Reproduce, exactly and in full, only the lines below from the one containing "Feature Request: Support Tooling API Queries, status: Started" through the one containing "queries fail because".

■ **Materials provided**:
'''

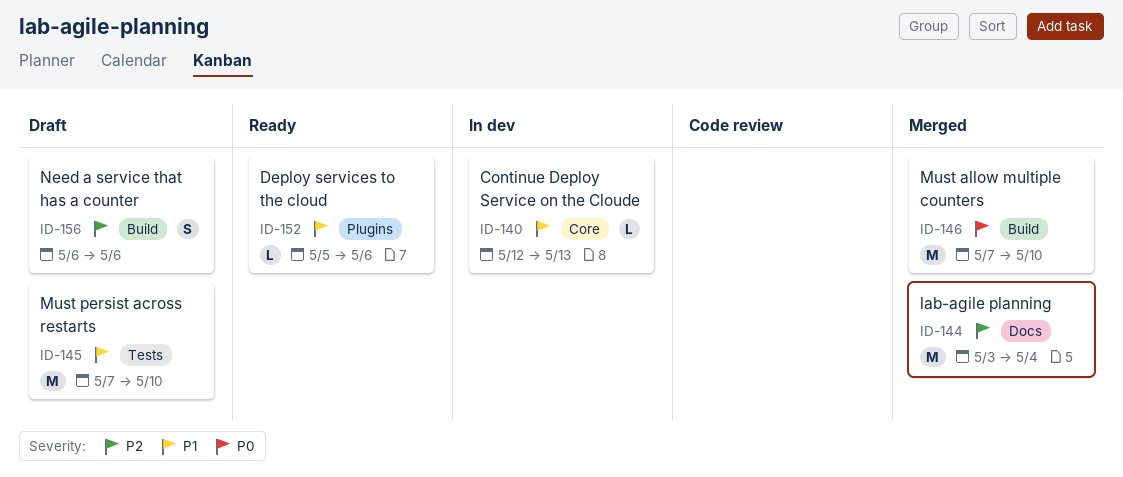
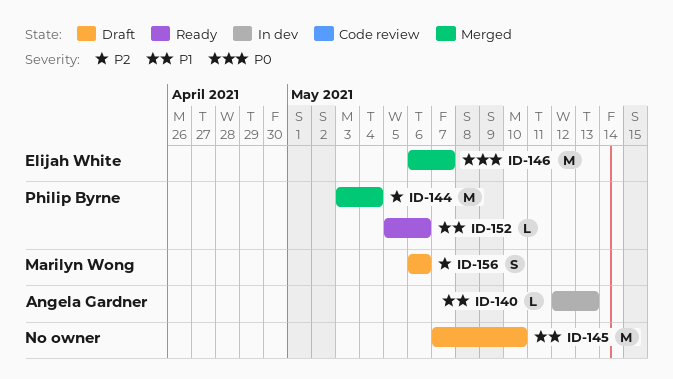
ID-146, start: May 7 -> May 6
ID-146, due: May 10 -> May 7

'''
'''

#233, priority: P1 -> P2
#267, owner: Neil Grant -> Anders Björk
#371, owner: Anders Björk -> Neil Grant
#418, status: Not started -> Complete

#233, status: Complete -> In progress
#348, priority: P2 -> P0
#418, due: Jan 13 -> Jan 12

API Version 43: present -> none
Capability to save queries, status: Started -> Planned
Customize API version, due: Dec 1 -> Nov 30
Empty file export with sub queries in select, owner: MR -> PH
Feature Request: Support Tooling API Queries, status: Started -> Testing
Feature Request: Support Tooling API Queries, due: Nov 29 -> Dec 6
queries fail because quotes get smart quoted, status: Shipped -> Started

'''
'''

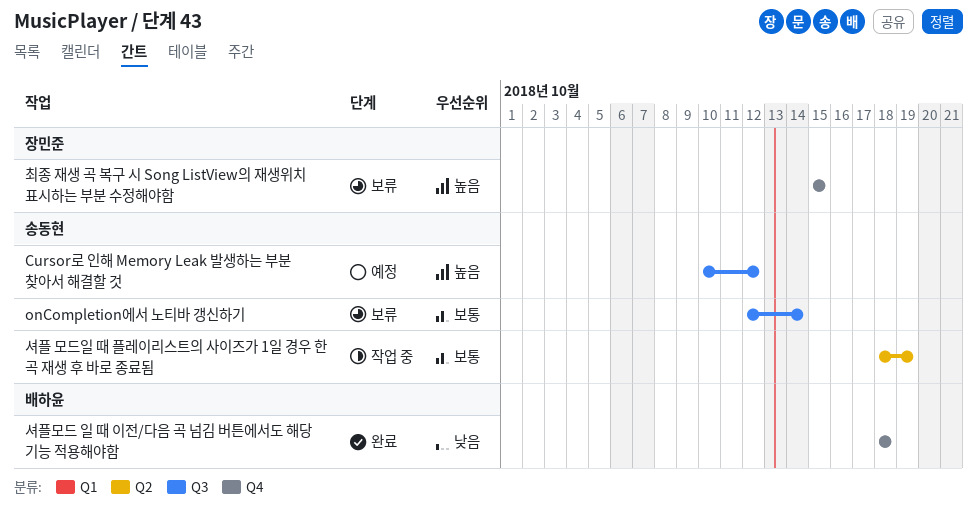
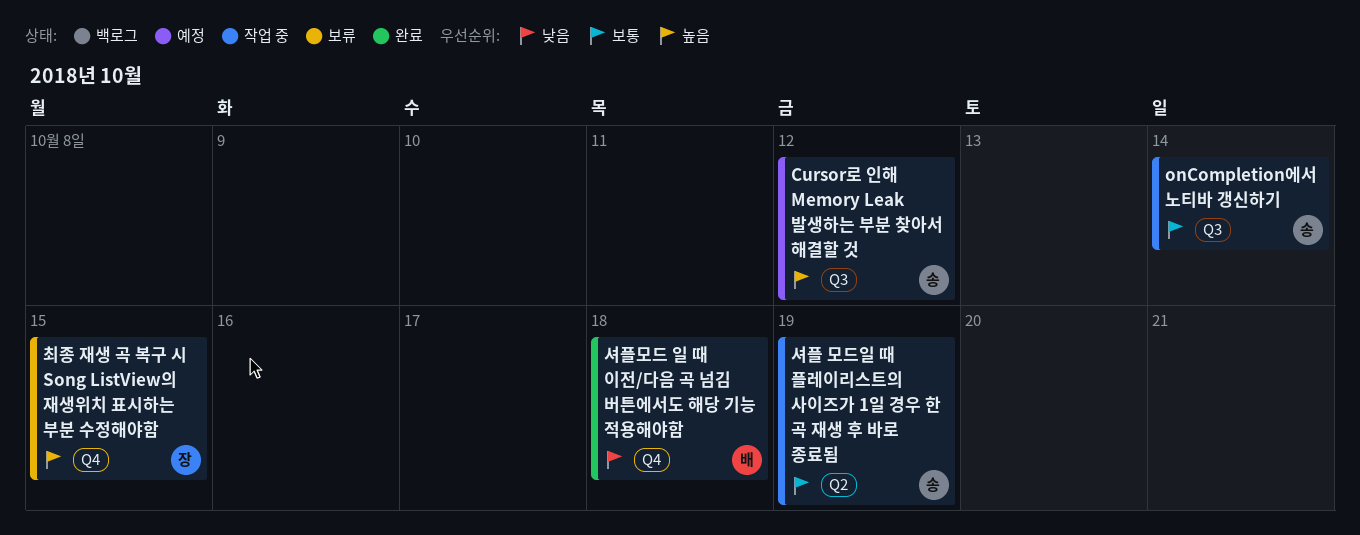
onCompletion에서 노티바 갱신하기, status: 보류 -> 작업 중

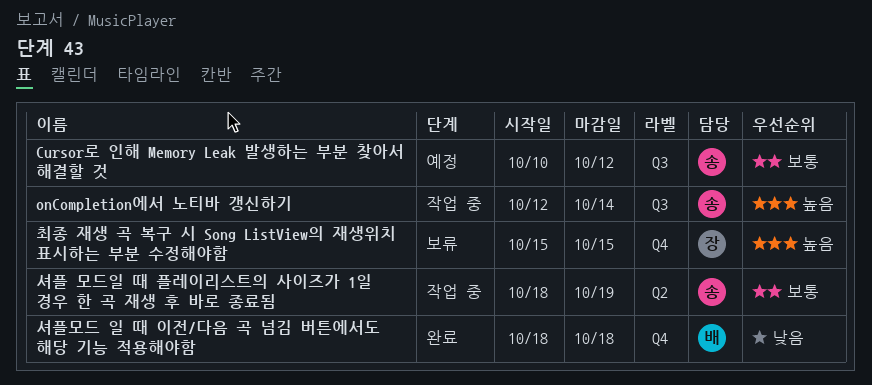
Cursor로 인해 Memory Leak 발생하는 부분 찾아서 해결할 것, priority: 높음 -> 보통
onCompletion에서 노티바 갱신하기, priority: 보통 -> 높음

'''

■ **Answer**:
Feature Request: Support Tooling API Queries, status: Started -> Testing
Feature Request: Support Tooling API Queries, due: Nov 29 -> Dec 6
queries fail because quotes get smart quoted, status: Shipped -> Started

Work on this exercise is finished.